Ella salvaba con la vista y saludaba veinte veces con el pensamiento antes de
llegar a ellos en realidad, las breñas, los nopales, las copas de adelfas y los
grupos de carrascas o de sicomoros que se divisaban de distancia en distancia
en su camino, porque traspasado cada uno de esos puntos, ella estaba más cerca
de su Hija, de su Hija, don del Señor, Hija del Milagro, aquella que un Ángel
había proclamado la gloria de Israel. Con qué dulce emoción debía ella saludar
desde el fondo del valle la torre Antonia, que se elevaba esplendida y
amenazadora sobre su base de pulido mármol para proteger la casa de la oración;
y cuánto no debía conmover a aquella alma tierna y santa la vista del Templo
que encerraba a su Dios y a su Hija!
Al caer de la tarde y cuando las trompetas de
los Sacerdotes llamaban al pueblo a la ceremonia, Ana se apresuraba para adorar
a Dios y echar una mirada sobre su Hija, que muchos meses no había visto. El atrio,
que no tenía otra bóveda que el cielo, mezclaba las deslumbradoras luces de sus
candelabros con el vacilante resplandor de las estrellas. Millones de luces se
cruzaban bajo los pórticos adornados con frescas guirnaldas; y los Príncipes de
los Sacerdotes atravesaban la muchedumbre con sus ricos ornamentos traídos
desde las orillas de la India por las caravanas de Palmira. Entre tanto, las
consonancias aisladas de las arpas parecían acompañar el murmullo semejante al
ruido de las olas que hacían al tiempo de orar una multitud de hebreos venidos
de las riberas del Nilo, del Eúfrates y del Tíber, para doblar la rodilla ante
el altar único del Dios de sus padres. En medio de este concurso inmenso de
creyentes nacionales y extranjeros, Ana, que rogaba con fervor, no levantaba la
cabeza un instante, y era cuando María y sus jóvenes compañeras pasaban
vestidas de blanco y cubiertas con sus velos con lámparas en las manos a manera
de las vírgenes prudentes del Evangelio.
Terminada la fiesta, Ana, después de haber
bendecido y abrazado a María, volvía a cruzar con Joaquín el camino a través de
las montañas, alejábase de Jerusalem con paso lento, sin atreverse a volver la
cabeza, y llevábase recuerdos de felicidad por todo el espacio de tiempo que
iba a discurrir hasta la fiesta inmediata.

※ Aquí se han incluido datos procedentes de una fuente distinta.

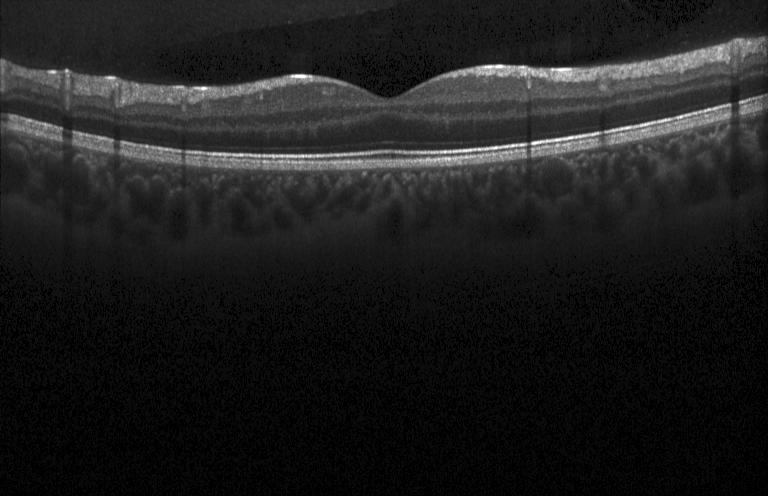
Macular scan. Heidelberg Spectralis OCT system. SD-OCT. OCT line scan. The scan shows no choroidal neovascularization, no diabetic macular edema, and no drusen.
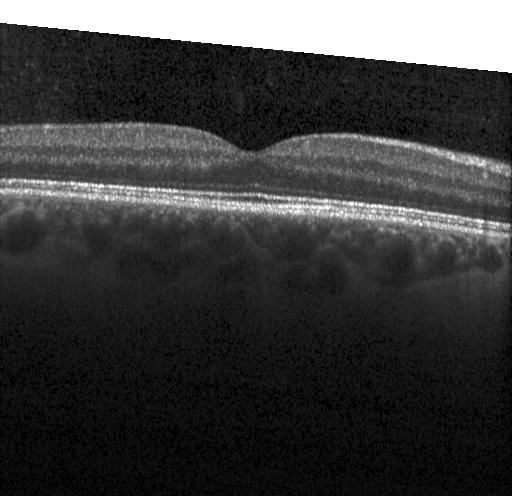 OCT line scan — Assessment: no evidence of choroidal neovascularization, diabetic macular edema, or drusen.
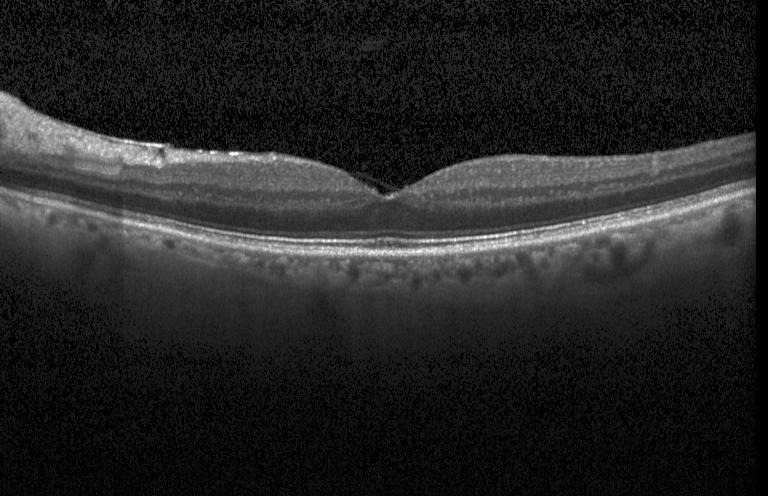

Impression: neither choroidal neovascularization, diabetic macular edema, nor drusen.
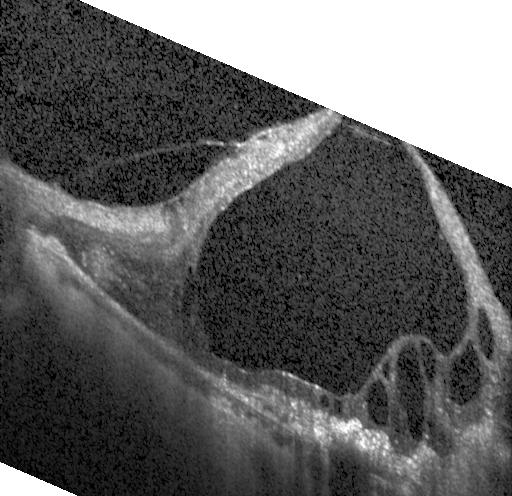
Centered on the fovea; acquired on a Heidelberg Spectralis; optical coherence tomography B-scan; spectral-domain optical coherence tomography
This B-scan demonstrates a choroidal neovascular membrane.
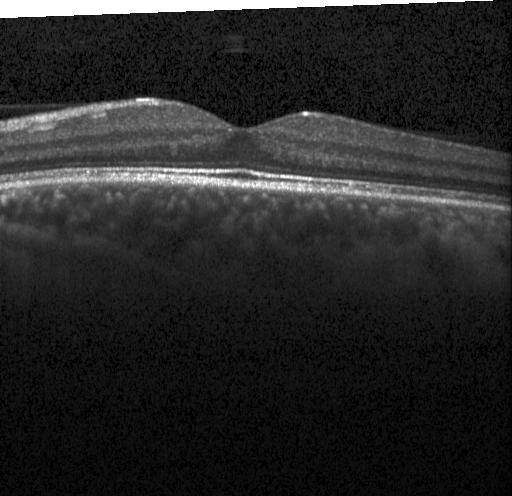

Acquired on a Heidelberg Spectralis, spectral-domain OCT, OCT B-scan
Impression: no choroidal neovascularization, diabetic macular edema, or drusen.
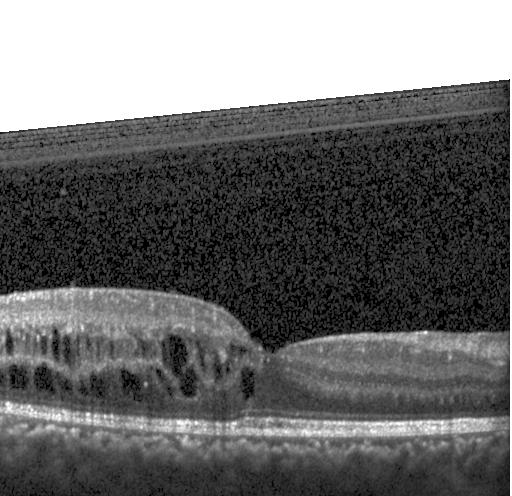
Optical coherence tomography scan. Fovea-centered. SD-OCT. Instrument: Heidelberg Spectralis. Impression: diabetic macular edema.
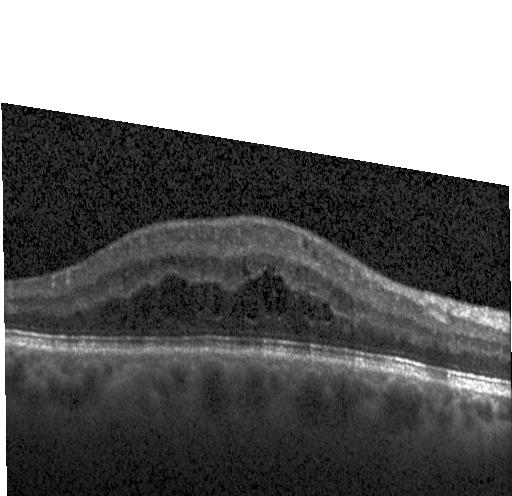
Finding: diabetic macular edema (DME).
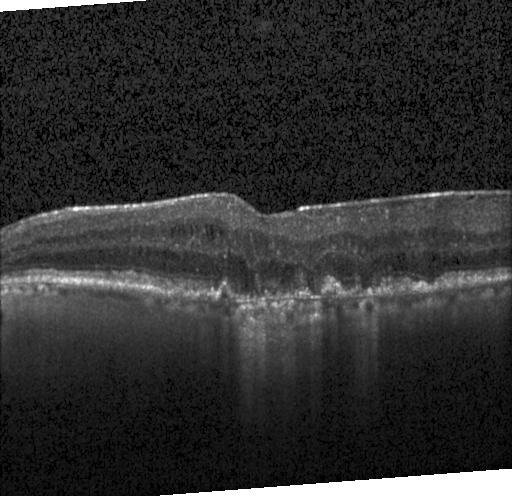
Finding: choroidal neovascularization.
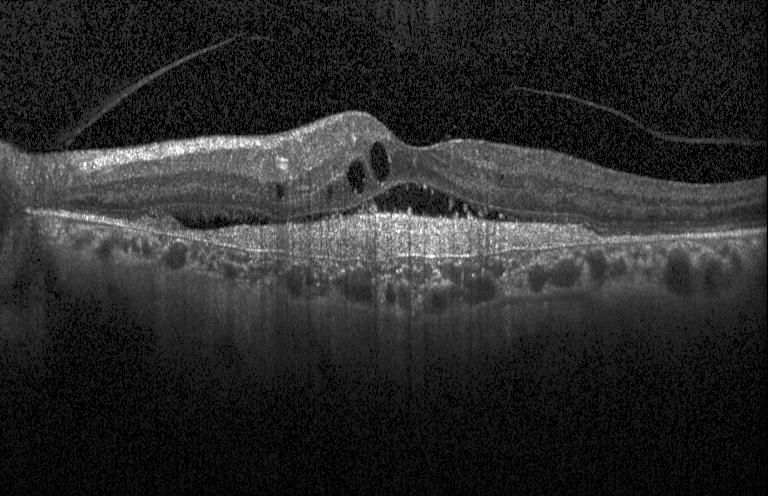 Retinal OCT cross-section
Finding: a choroidal neovascular membrane.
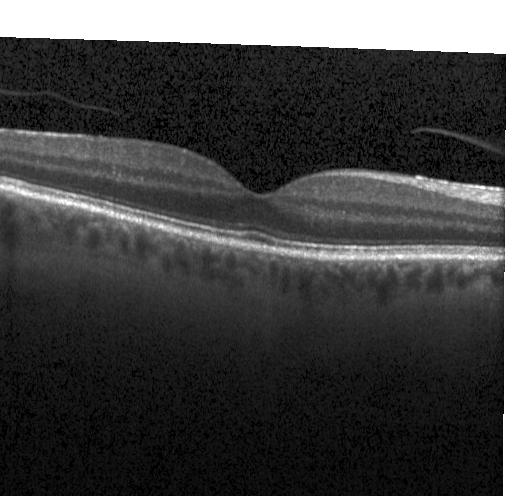
Macular scan · retinal OCT cross-section · spectral-domain optical coherence tomography. Diagnosis: no CNV, DME, or drusen.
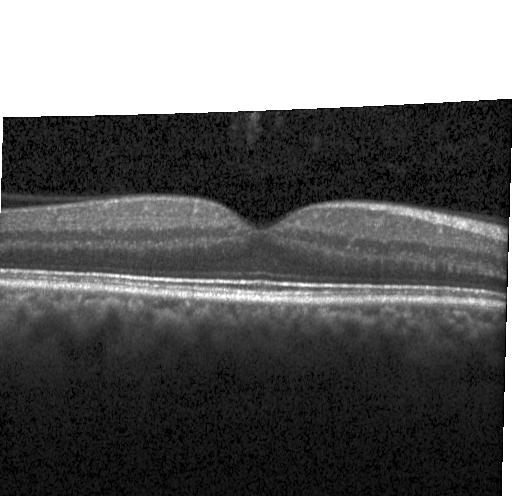 OCT scan showing no choroidal neovascularization, diabetic macular edema, or drusen.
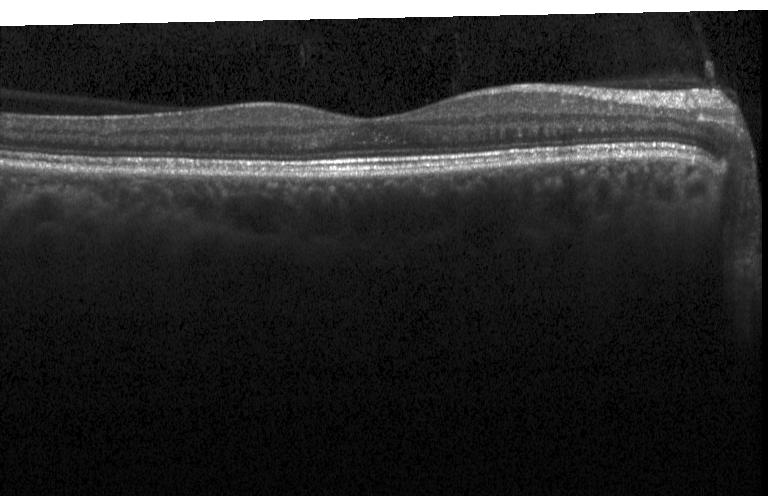 The scan shows no CNV, no DME, and no drusen.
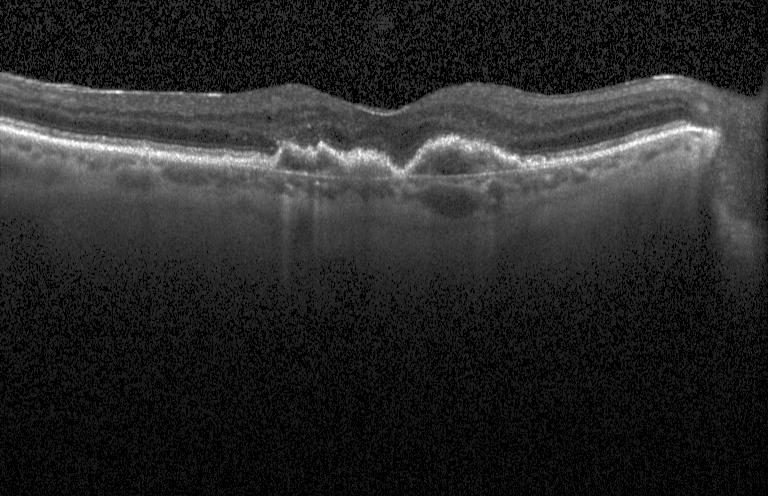 Optical coherence tomography scan; horizontal scan through the fovea; SD-OCT; acquired on a Heidelberg Spectralis
OCT finding: a choroidal neovascular membrane.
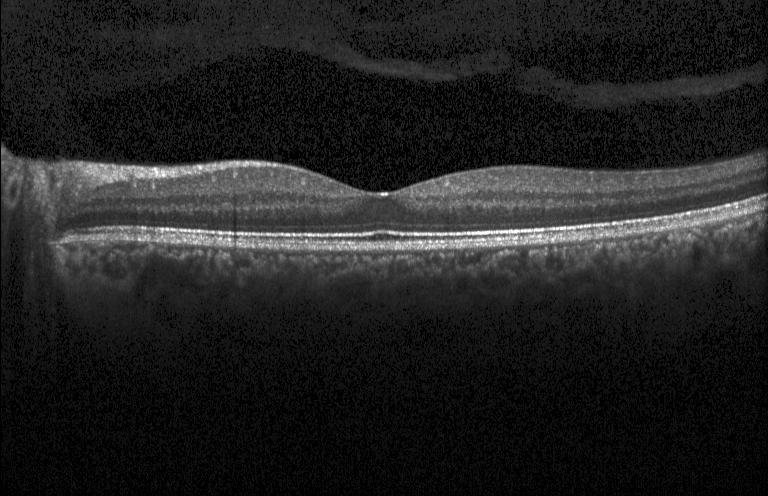
OCT B-scan. Dx: no choroidal neovascularization, no diabetic macular edema, and no drusen.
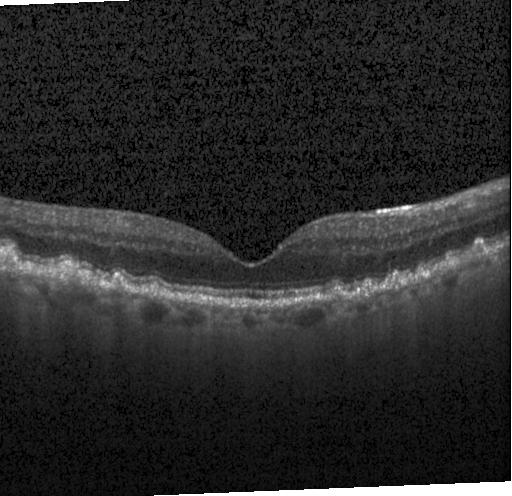 OCT line scan, fovea-centered.
Impression: multiple drusen.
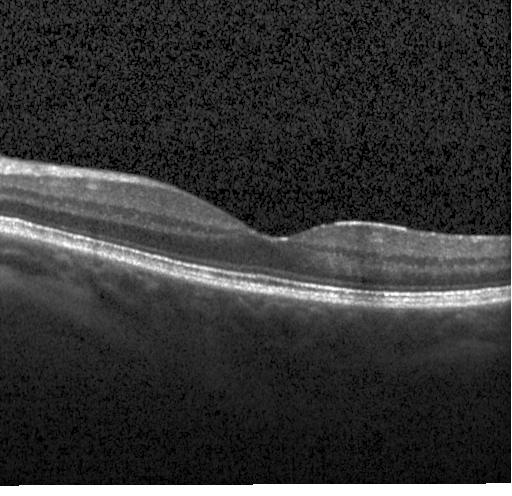 OCT scan showing no CNV, DME, or drusen.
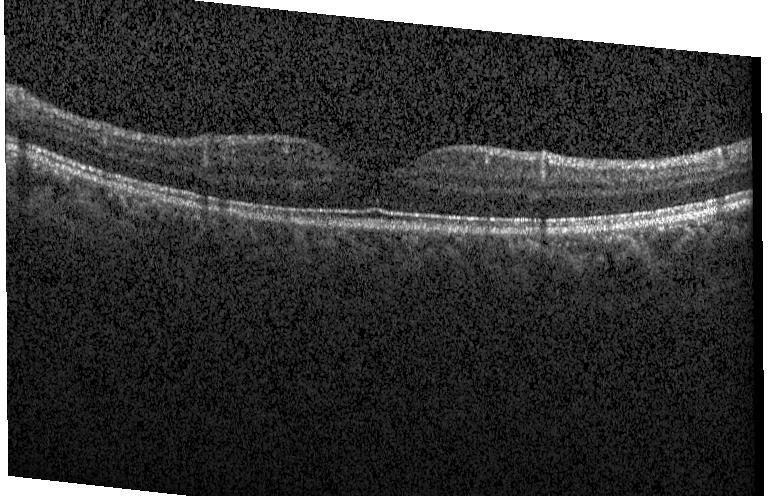
Spectral-domain OCT. Horizontal scan through the fovea. Retinal OCT B-scan.
Finding: no evidence of CNV, DME, or drusen.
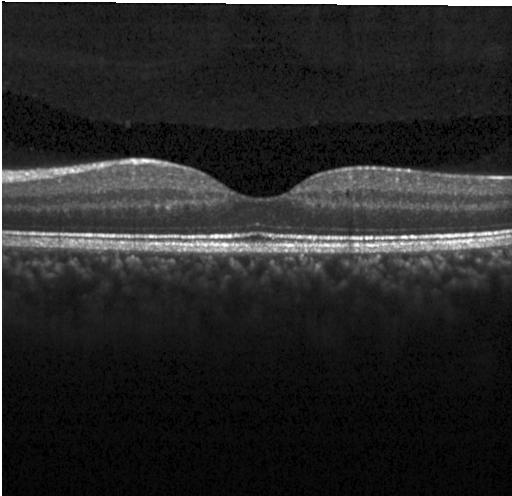

Optical coherence tomography B-scan — OCT finding: no evidence of choroidal neovascularization, diabetic macular edema, or drusen.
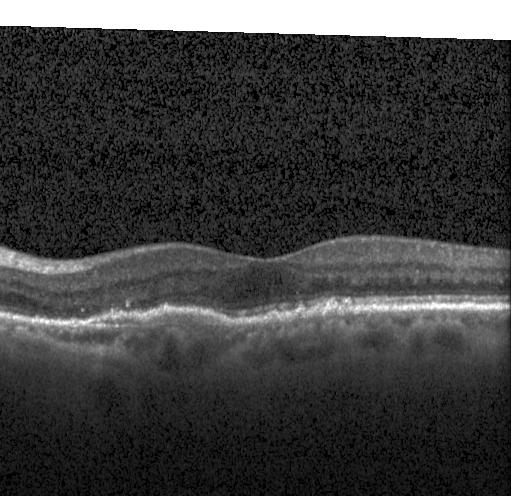

Acquired on a Heidelberg Spectralis; retinal OCT B-scan; centered on the fovea — Finding: a choroidal neovascular membrane.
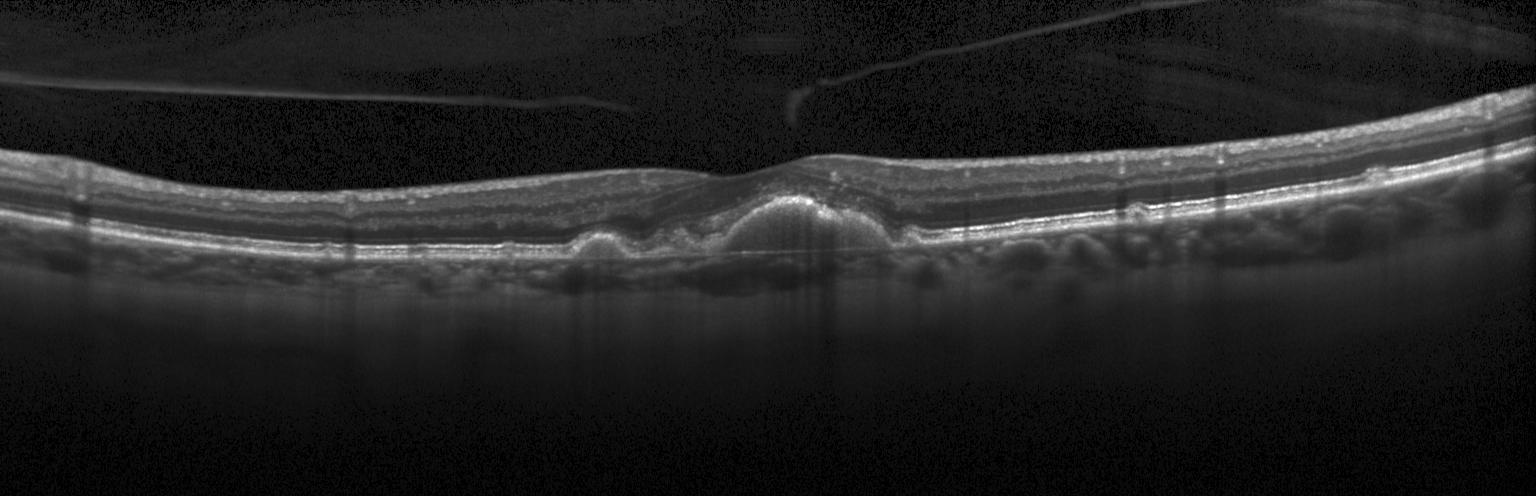 The scan shows a choroidal neovascular membrane.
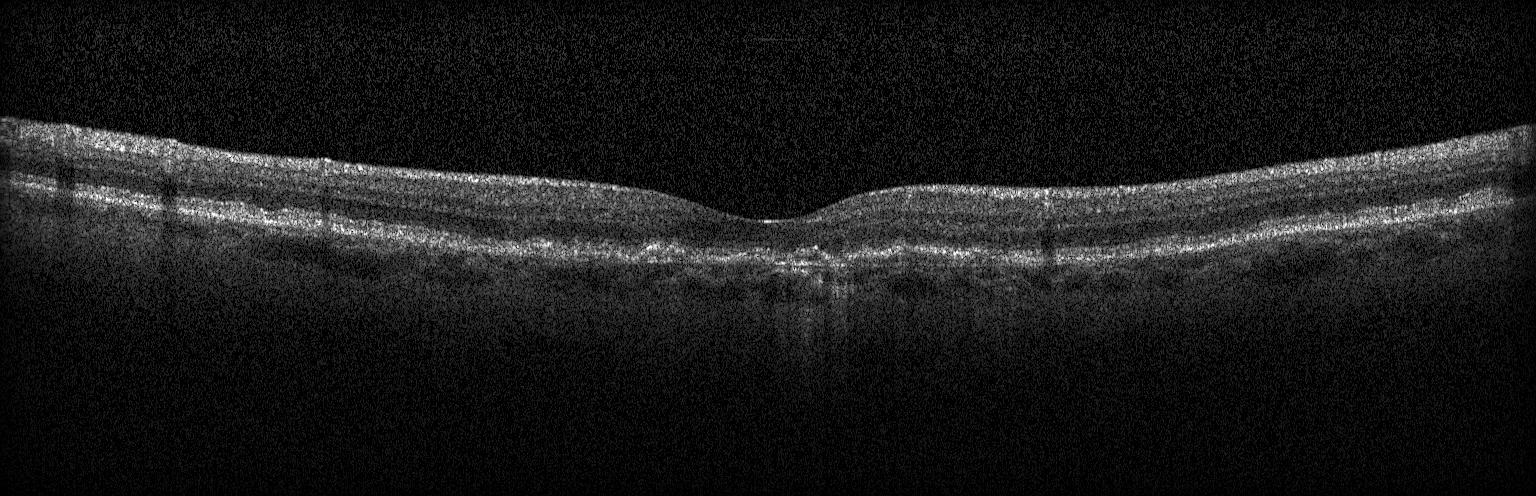 Spectral-domain OCT · Heidelberg Spectralis · optical coherence tomography scan · centered on the fovea. Finding: a choroidal neovascular membrane.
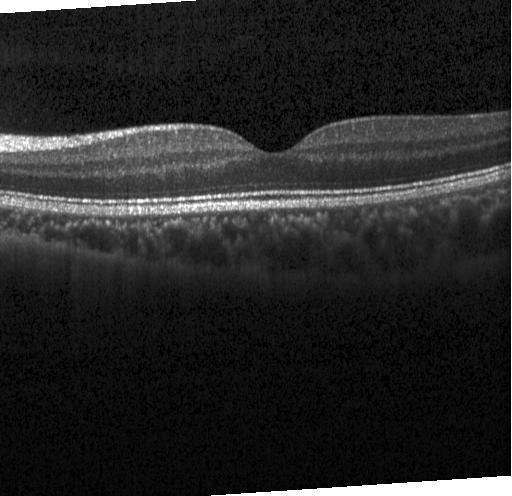

Spectral-domain optical coherence tomography · Heidelberg Spectralis OCT system · OCT line scan — OCT finding: neither choroidal neovascularization, diabetic macular edema, nor drusen.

La edad avanzada de Joaquín y de Ana, les hicieron, dice el citado historiador, retirar a Jerusalem, y los dos esposos dejaron a Nazareth, viniendo a habitar su casa en la ciudad; la casa en que según las crónicas orientales y las antiguas tradiciones cristianas, había nacido la Virgen y en la que debía entregar su espíritu al Señor el justo Joaquín.